The t-score is just large enough >3 to reject the null hypothesis that the results of the treatment group were different than the control group.

5.42 Which Test?

We would like to test if students who are in the social sciences, natural sciences, arts and humanities, and other fields spend the same amount of time studying for this course. What type of test should we use? Explain your reasoning.

Since there are multiple discrete variables in this example, the ANOVA or chi square test would be best to test the differences of means and variance.

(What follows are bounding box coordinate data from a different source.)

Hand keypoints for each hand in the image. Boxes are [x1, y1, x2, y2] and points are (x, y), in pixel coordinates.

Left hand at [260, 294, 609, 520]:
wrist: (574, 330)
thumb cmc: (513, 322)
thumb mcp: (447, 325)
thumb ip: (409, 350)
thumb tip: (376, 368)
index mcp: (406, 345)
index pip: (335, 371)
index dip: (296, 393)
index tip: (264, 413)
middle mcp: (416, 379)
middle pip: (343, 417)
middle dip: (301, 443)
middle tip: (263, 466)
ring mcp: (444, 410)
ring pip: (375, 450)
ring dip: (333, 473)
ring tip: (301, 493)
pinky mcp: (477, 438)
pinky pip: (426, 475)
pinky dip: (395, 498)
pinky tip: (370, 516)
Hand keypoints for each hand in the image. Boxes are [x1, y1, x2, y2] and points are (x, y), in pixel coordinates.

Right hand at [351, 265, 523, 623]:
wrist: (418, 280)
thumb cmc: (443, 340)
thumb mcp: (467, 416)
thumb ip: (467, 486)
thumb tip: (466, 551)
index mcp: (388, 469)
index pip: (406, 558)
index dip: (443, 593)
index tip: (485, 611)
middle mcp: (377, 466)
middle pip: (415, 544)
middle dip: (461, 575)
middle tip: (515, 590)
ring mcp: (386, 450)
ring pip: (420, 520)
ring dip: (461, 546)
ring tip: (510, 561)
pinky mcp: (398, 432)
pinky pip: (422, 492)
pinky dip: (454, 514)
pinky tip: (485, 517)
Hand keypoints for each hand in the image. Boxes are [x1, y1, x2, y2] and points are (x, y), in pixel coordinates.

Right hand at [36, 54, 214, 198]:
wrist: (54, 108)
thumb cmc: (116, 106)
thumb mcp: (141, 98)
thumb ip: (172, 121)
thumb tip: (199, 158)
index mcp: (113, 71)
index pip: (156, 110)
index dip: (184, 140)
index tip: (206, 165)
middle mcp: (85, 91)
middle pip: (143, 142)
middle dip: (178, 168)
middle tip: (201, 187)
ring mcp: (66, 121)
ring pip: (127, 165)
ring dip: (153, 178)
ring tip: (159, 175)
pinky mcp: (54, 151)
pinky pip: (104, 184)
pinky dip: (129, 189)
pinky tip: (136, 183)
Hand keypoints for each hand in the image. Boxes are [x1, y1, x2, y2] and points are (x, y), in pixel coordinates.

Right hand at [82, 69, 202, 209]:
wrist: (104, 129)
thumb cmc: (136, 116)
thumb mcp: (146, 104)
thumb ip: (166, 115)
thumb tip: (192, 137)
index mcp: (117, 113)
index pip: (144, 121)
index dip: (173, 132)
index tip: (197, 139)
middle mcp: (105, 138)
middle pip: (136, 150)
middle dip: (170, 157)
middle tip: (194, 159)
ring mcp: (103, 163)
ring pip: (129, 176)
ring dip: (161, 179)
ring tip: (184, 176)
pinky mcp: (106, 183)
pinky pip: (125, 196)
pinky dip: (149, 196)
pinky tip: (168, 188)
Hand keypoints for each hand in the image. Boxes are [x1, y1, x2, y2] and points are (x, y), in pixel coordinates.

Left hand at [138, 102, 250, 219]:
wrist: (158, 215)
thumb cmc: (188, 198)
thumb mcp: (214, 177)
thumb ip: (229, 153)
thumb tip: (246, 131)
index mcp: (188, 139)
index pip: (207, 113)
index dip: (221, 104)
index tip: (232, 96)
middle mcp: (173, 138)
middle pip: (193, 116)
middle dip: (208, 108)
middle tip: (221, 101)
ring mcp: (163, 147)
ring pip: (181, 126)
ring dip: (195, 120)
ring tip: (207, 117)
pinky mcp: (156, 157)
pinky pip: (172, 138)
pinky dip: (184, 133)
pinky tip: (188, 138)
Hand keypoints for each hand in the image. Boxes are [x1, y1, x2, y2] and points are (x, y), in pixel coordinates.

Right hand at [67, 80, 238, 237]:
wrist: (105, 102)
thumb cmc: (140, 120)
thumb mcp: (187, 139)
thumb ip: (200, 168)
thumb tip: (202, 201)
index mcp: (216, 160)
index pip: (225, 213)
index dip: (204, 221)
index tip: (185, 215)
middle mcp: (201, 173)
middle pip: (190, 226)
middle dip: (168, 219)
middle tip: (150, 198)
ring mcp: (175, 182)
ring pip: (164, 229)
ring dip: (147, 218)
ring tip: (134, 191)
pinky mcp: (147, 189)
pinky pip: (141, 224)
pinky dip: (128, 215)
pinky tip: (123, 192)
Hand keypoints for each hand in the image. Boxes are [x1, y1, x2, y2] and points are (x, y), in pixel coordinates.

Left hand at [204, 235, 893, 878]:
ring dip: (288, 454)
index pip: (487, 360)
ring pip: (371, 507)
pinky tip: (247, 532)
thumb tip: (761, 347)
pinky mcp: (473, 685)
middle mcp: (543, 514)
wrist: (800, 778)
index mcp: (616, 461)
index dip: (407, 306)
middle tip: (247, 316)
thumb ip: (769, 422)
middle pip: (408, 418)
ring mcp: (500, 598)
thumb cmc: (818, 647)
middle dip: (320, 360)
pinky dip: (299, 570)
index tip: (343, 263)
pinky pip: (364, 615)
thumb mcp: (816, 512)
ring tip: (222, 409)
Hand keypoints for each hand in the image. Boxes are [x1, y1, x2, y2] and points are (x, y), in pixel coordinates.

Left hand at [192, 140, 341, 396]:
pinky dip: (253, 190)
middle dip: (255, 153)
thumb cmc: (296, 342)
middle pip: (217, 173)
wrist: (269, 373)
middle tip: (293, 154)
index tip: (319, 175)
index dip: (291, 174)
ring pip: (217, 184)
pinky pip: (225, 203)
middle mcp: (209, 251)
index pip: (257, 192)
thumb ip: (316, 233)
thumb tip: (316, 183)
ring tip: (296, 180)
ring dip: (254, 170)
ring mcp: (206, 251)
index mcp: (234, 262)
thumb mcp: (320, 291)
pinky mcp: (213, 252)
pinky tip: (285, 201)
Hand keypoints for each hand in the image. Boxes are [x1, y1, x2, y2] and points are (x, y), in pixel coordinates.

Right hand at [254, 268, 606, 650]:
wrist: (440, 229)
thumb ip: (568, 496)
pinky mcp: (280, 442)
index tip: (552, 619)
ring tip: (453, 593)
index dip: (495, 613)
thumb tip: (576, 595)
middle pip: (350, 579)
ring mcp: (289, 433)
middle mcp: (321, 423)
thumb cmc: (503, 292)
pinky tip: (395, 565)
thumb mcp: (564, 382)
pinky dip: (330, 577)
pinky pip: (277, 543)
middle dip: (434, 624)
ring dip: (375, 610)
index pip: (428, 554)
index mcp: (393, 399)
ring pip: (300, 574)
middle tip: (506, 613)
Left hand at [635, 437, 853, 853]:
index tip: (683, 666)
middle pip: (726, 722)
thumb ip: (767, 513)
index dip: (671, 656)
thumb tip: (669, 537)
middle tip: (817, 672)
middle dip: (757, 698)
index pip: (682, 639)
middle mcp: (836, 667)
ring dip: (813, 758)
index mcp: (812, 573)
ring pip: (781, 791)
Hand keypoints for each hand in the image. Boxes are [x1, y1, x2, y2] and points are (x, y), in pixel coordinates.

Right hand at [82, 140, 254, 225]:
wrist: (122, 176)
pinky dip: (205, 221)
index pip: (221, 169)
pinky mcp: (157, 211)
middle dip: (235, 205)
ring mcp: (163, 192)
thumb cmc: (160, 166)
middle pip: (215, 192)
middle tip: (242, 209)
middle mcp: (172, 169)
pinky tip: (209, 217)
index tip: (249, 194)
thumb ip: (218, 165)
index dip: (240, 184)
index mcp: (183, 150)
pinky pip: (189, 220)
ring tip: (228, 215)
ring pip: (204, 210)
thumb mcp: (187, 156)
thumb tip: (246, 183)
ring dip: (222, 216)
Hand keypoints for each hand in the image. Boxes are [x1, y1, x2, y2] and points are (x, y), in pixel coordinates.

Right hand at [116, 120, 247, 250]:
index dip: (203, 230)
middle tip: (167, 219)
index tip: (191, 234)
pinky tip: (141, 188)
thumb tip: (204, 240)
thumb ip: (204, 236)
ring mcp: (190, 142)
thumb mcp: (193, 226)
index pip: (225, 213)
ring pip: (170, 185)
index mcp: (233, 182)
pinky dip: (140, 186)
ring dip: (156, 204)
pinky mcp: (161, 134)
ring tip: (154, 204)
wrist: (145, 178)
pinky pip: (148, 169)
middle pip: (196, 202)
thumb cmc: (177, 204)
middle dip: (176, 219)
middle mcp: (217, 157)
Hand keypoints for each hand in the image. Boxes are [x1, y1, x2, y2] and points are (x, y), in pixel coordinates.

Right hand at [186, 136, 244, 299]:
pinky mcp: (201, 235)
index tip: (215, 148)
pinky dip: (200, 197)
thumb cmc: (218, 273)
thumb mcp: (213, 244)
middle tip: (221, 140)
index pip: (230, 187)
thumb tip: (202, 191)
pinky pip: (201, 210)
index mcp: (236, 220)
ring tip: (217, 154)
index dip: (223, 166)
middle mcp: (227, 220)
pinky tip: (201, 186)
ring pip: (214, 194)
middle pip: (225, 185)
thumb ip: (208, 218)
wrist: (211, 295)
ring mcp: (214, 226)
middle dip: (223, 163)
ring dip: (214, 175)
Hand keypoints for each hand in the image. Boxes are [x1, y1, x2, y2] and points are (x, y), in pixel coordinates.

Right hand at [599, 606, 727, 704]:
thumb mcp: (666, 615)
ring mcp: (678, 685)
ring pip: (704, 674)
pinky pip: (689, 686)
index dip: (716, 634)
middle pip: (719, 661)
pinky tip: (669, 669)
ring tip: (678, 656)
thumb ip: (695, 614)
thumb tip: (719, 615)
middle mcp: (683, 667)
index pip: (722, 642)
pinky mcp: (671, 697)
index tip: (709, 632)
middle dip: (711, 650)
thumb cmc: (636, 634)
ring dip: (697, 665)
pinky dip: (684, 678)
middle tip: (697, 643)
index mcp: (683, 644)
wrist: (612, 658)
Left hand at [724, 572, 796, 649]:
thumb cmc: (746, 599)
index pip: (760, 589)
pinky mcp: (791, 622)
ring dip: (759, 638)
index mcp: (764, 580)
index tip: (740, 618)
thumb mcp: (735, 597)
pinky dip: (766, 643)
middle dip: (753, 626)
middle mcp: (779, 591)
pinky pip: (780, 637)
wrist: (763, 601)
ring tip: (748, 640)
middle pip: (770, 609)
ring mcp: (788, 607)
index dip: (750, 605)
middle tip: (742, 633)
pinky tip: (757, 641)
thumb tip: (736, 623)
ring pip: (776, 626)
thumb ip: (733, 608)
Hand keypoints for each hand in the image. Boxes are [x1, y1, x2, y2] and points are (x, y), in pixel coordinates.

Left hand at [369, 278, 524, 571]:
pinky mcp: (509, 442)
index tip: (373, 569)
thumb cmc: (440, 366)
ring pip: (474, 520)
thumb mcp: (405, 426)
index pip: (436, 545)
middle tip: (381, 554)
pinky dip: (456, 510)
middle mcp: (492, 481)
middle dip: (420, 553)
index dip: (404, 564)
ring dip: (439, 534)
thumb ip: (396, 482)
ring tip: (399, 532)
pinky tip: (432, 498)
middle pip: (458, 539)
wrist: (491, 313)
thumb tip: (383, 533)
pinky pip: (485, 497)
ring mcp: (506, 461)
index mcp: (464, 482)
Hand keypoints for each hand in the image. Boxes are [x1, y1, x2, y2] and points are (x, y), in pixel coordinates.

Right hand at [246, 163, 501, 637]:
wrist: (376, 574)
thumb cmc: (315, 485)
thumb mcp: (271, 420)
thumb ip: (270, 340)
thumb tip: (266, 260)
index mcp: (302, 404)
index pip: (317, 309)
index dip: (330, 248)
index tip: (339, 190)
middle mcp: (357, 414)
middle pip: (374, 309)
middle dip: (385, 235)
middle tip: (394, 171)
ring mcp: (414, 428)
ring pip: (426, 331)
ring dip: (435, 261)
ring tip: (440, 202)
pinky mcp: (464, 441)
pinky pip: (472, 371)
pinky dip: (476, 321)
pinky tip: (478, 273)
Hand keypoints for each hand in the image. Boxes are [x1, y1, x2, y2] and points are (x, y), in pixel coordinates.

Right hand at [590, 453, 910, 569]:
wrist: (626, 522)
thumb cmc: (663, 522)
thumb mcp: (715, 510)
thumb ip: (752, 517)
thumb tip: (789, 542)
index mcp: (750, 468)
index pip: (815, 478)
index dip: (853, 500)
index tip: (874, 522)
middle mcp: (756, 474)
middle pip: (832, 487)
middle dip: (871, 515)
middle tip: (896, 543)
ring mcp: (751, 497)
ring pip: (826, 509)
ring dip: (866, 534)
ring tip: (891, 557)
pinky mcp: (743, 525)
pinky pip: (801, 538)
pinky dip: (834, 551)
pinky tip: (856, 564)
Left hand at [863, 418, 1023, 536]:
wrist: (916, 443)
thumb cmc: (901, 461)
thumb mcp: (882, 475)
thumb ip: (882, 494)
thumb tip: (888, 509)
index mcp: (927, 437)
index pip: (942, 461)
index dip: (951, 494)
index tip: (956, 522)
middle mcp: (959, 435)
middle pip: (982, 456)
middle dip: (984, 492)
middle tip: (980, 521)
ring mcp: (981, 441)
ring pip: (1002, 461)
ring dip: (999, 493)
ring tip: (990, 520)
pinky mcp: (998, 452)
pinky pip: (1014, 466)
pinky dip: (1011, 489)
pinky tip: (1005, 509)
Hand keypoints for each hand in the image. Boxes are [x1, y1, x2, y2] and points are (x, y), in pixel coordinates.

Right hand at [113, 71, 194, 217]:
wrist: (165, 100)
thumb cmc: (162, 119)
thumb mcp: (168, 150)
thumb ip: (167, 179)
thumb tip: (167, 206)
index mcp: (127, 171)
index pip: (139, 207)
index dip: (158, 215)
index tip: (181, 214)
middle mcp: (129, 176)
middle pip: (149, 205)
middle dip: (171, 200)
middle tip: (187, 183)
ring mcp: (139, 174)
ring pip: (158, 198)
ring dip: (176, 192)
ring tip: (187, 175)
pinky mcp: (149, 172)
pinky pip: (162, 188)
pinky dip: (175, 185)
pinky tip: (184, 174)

5.48 Work Hours and Education

The General Social Survey collects data on demographics, education, and work, among many other characteristics of US residents. Using ANOVA, we can consider educational attainment levels for all 1,172 respondents at once. Below are the distributions of hours worked by educational attainment and relevant summary statistics that will be helpful in carrying out this analysis.
a)Write hypotheses for evaluating whether the average number of hours worked varies across the five groups.

Ho: b1=b2=b3=b4=b5

Ha: at least one variables mean is not equal

b) Check conditions and describe any assumptions you must make to proceed with the test

Independent: There seems to be independence across the groups

Normal: It seems like the distributions are close enough to normal

Variability: There seems to be equal variability across the groups

c) Below is part of the output associated with this test. Fill in the empty cells.

Dfd = 4 DfR = 1167 DfT = 1171

SumSqd = 2004.11 SumSqT = 269,387.11

MeanSqR = 229.11

F-Value = 2.19

d)What is the conclusion of the test?

The p-value of .0682 is larger than the critical value of .05. Therefore, we do not reject the null, i.e there is not enough evidence to say there is a significant difference between the groups.